(Source texts of formatted documents)
########################################

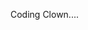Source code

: Coding Clown....

<!---
zxcvbnmasdfghjk7/zxcvbnmasdfghjk7 is a ✨ special ✨ repository because its `README.md` (this file) appears on your GitHub profile.
You can click the Preview link to take a look at your changes.
--->
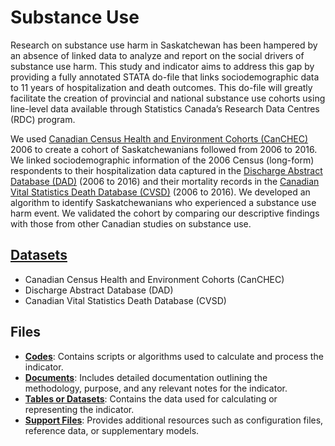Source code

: # Substance Use

Research on substance use harm in Saskatchewan has been hampered by an absence of linked data to analyze and report on the social drivers of substance use harm. 
This study and indicator aims to address this gap by providing a fully annotated STATA do-file that links sociodemographic data to 11 years of hospitalization 
and death outcomes. This do-file will greatly facilitate the creation of provincial and national substance use cohorts using line-level data available
through Statistics Canada’s Research Data Centres (RDC) program.

We used [Canadian Census Health and Environment Cohorts (CanCHEC)](https://github.com/csdul/pre_beta_datasets/blob/main/README.md) 2006 to create a cohort of Saskatchewanians followed from 2006 to 2016. We linked
sociodemographic information of the 2006 Census (long-form) respondents to their hospitalization data captured in the 
[Discharge Abstract Database (DAD)](https://github.com/csdul/pre_beta_datasets/blob/main/README.md) (2006 to 2016) and their mortality records in the [Canadian Vital Statistics Death Database (CVSD)]((https://github.com/csdul/pre_beta_datasets/blob/main/README.md)) (2006 to
2016). We developed an algorithm to identify Saskatchewanians who experienced a substance use harm event. We validated the cohort by comparing our
descriptive findings with those from other Canadian studies on substance use.

## [Datasets](https://github.com/csdul/pre_beta_datasets)

- Canadian Census Health and Environment Cohorts (CanCHEC)
- Discharge Abstract Database (DAD)
- Canadian Vital Statistics Death Database (CVSD)

## Files

- [**Codes**](https://github.com/csdul/pre_beta_hub_individual/tree/main/substance_use/codes): Contains scripts or algorithms used to calculate and process the indicator.
- [**Documents**](https://drive.google.com/drive/folders/1DCPG9IyNNFLXegbh6hBhE90eaDQVswkj): Includes detailed documentation outlining the methodology, purpose, and any relevant notes for the indicator.
- [**Tables or Datasets**](https://drive.google.com/drive/folders/1RiHXA9Or-pVwXOVPjU90PsKyAK1wl8gc): Contains the data used for calculating or representing the indicator.
- [**Support Files**](https://drive.google.com/drive/folders/1XxqYgDLJJqMj9Qs0-LXys9AaoUX5pO4C): Provides additional resources such as configuration files, reference data, or 
  supplementary models.

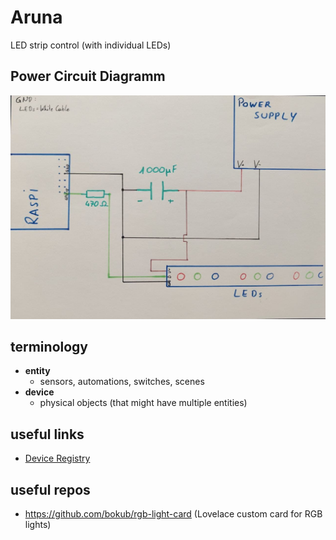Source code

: # Aruna
LED strip control (with individual LEDs)


## Power Circuit Diagramm

<img src="media/circuit_diagram_LEDs_power.jpg"></img>

## terminology

* **entity**
	* sensors, automations, switches, scenes
* **device**
	* physical objects (that might have multiple entities)

## useful links

* [Device Registry](https://developers.home-assistant.io/docs/device_registry_index/)

## useful repos

* https://github.com/bokub/rgb-light-card (Lovelace custom card for RGB lights)
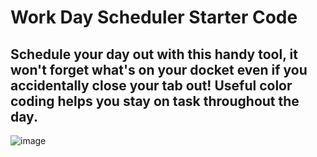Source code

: # Work Day Scheduler Starter Code

## Schedule your day out with this handy tool, it won't forget what's on your docket even if you accidentally close your tab out! Useful color coding helps you stay on task throughout the day.


![image](https://user-images.githubusercontent.com/97691873/163629450-af015781-20b3-448e-8042-77a536dd79eb.png)
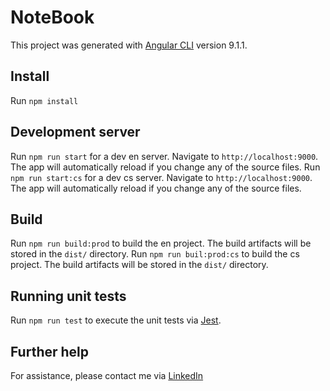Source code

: # NoteBook

This project was generated with [Angular CLI](https://github.com/angular/angular-cli) version 9.1.1.
## Install

Run `npm install`

## Development server

Run `npm run start` for a dev en server. Navigate to `http://localhost:9000`. The app will automatically reload if you change any of the source files.
Run `npm run start:cs` for a dev cs server. Navigate to `http://localhost:9000`. The app will automatically reload if you change any of the source files.

## Build

Run `npm run build:prod` to build the en project. The build artifacts will be stored in the `dist/` directory.
Run `npm run buil:prod:cs` to build the cs project. The build artifacts will be stored in the `dist/` directory.

## Running unit tests

Run `npm run test` to execute the unit tests via [Jest](https://jestjs.io/).

## Further help

For assistance, please contact me via [LinkedIn](https://www.linkedin.com/in/kulhavyjan/)
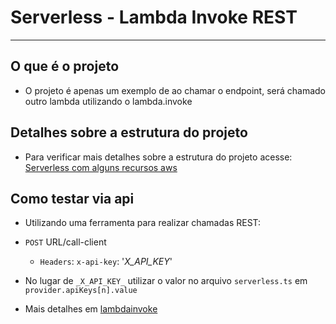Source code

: # Serverless - Lambda Invoke REST

---

## O que é o projeto

- O projeto é apenas um exemplo de ao chamar o endpoint, será chamado outro lambda utilizando o lambda.invoke

## Detalhes sobre a estrutura do projeto

- Para verificar mais detalhes sobre a estrutura do projeto acesse: [Serverless com alguns recursos aws](../README.md)

## Como testar via api

- Utilizando uma ferramenta para realizar chamadas REST:
- `POST` URL/call-client
  - `Headers`:
    `x-api-key`: '_X_API_KEY_'

- No lugar de `_X_API_KEY_` utilizar o valor no arquivo `serverless.ts` em `provider.apiKeys[n].value`

- Mais detalhes em [lambdainvoke](../lambdainvoke/README.md)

########################################

▸ **Exercise directions**: What is needed is the number of lines in the data that hold the word "Contains", and nothing more.

▸ **Answer area**: 2